### The data

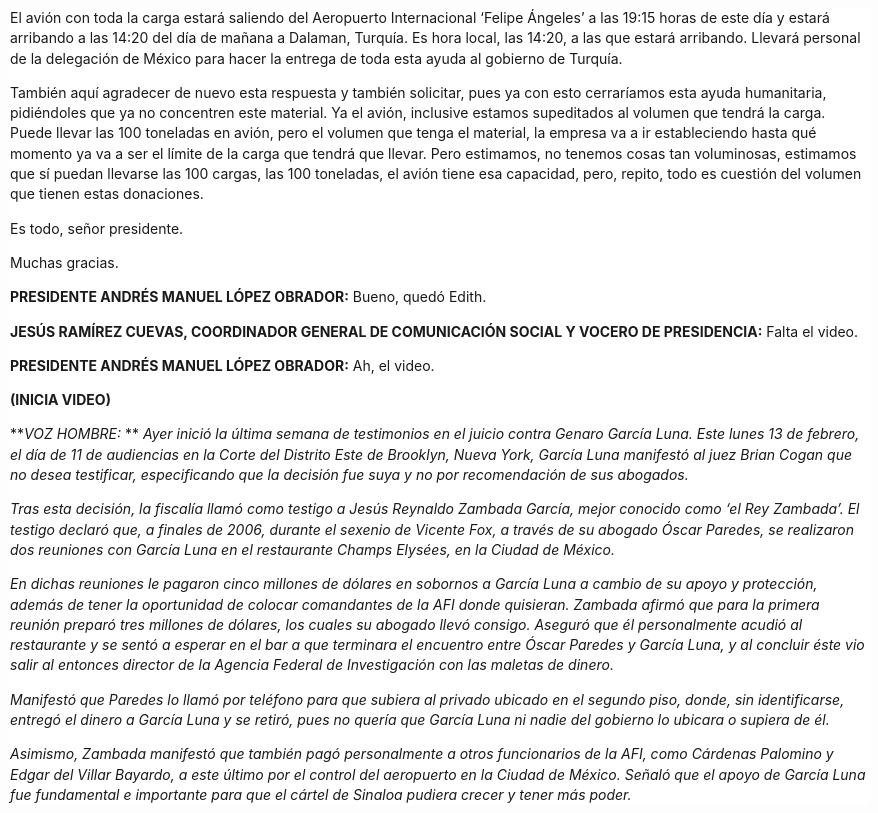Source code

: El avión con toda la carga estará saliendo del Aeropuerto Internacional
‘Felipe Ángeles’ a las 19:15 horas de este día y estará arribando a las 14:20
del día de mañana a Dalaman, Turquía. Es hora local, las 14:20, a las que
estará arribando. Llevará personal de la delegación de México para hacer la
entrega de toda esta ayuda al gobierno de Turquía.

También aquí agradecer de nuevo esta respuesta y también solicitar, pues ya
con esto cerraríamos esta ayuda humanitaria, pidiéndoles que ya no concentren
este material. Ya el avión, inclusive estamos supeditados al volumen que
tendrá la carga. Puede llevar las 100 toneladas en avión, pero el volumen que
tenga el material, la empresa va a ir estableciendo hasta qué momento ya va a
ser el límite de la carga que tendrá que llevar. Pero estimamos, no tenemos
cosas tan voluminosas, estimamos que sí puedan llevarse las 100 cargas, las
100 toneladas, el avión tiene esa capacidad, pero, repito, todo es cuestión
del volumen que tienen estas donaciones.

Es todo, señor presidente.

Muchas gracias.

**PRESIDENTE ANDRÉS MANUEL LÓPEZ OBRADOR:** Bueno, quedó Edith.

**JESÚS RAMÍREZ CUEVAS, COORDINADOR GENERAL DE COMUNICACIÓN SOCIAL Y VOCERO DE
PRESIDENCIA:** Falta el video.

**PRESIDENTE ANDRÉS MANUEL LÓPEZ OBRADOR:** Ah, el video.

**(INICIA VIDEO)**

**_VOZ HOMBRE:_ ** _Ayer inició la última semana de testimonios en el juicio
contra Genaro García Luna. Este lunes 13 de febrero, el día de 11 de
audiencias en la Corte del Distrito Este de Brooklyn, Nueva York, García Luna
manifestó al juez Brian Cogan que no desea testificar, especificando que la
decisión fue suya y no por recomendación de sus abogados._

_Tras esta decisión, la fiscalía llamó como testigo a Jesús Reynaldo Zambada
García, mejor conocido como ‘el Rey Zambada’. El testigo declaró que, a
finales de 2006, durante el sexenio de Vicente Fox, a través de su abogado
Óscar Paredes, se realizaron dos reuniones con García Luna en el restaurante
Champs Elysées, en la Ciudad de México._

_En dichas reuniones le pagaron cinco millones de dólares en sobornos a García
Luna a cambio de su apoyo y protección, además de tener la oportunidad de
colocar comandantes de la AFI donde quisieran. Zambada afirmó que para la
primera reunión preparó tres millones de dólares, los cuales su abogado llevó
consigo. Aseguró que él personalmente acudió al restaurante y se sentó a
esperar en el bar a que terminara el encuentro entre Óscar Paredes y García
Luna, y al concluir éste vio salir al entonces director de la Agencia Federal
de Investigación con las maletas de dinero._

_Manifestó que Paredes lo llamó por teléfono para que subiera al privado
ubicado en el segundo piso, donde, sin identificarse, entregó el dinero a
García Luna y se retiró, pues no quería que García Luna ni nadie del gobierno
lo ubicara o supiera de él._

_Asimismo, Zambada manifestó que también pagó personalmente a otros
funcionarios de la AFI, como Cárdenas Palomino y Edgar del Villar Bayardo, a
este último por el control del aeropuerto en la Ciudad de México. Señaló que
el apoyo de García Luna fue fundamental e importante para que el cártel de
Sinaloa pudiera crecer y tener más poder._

######

Rewrite the source text of the records above with every "restaurante" replaced by "establecimiento" and everything else left unchanged, omitting the pictures.

Source code

: El avión con toda la carga estará saliendo del Aeropuerto Internacional
‘Felipe Ángeles’ a las 19:15 horas de este día y estará arribando a las 14:20
del día de mañana a Dalaman, Turquía. Es hora local, las 14:20, a las que
estará arribando. Llevará personal de la delegación de México para hacer la
entrega de toda esta ayuda al gobierno de Turquía.

También aquí agradecer de nuevo esta respuesta y también solicitar, pues ya
con esto cerraríamos esta ayuda humanitaria, pidiéndoles que ya no concentren
este material. Ya el avión, inclusive estamos supeditados al volumen que
tendrá la carga. Puede llevar las 100 toneladas en avión, pero el volumen que
tenga el material, la empresa va a ir estableciendo hasta qué momento ya va a
ser el límite de la carga que tendrá que llevar. Pero estimamos, no tenemos
cosas tan voluminosas, estimamos que sí puedan llevarse las 100 cargas, las
100 toneladas, el avión tiene esa capacidad, pero, repito, todo es cuestión
del volumen que tienen estas donaciones.

Es todo, señor presidente.

Muchas gracias.

**PRESIDENTE ANDRÉS MANUEL LÓPEZ OBRADOR:** Bueno, quedó Edith.

**JESÚS RAMÍREZ CUEVAS, COORDINADOR GENERAL DE COMUNICACIÓN SOCIAL Y VOCERO DE
PRESIDENCIA:** Falta el video.

**PRESIDENTE ANDRÉS MANUEL LÓPEZ OBRADOR:** Ah, el video.

**(INICIA VIDEO)**

**_VOZ HOMBRE:_ ** _Ayer inició la última semana de testimonios en el juicio
contra Genaro García Luna. Este lunes 13 de febrero, el día de 11 de
audiencias en la Corte del Distrito Este de Brooklyn, Nueva York, García Luna
manifestó al juez Brian Cogan que no desea testificar, especificando que la
decisión fue suya y no por recomendación de sus abogados._

_Tras esta decisión, la fiscalía llamó como testigo a Jesús Reynaldo Zambada
García, mejor conocido como ‘el Rey Zambada’. El testigo declaró que, a
finales de 2006, durante el sexenio de Vicente Fox, a través de su abogado
Óscar Paredes, se realizaron dos reuniones con García Luna en el establecimiento
Champs Elysées, en la Ciudad de México._

_En dichas reuniones le pagaron cinco millones de dólares en sobornos a García
Luna a cambio de su apoyo y protección, además de tener la oportunidad de
colocar comandantes de la AFI donde quisieran. Zambada afirmó que para la
primera reunión preparó tres millones de dólares, los cuales su abogado llevó
consigo. Aseguró que él personalmente acudió al establecimiento y se sentó a
esperar en el bar a que terminara el encuentro entre Óscar Paredes y García
Luna, y al concluir éste vio salir al entonces director de la Agencia Federal
de Investigación con las maletas de dinero._

_Manifestó que Paredes lo llamó por teléfono para que subiera al privado
ubicado en el segundo piso, donde, sin identificarse, entregó el dinero a
García Luna y se retiró, pues no quería que García Luna ni nadie del gobierno
lo ubicara o supiera de él._

_Asimismo, Zambada manifestó que también pagó personalmente a otros
funcionarios de la AFI, como Cárdenas Palomino y Edgar del Villar Bayardo, a
este último por el control del aeropuerto en la Ciudad de México. Señaló que
el apoyo de García Luna fue fundamental e importante para que el cártel de
Sinaloa pudiera crecer y tener más poder._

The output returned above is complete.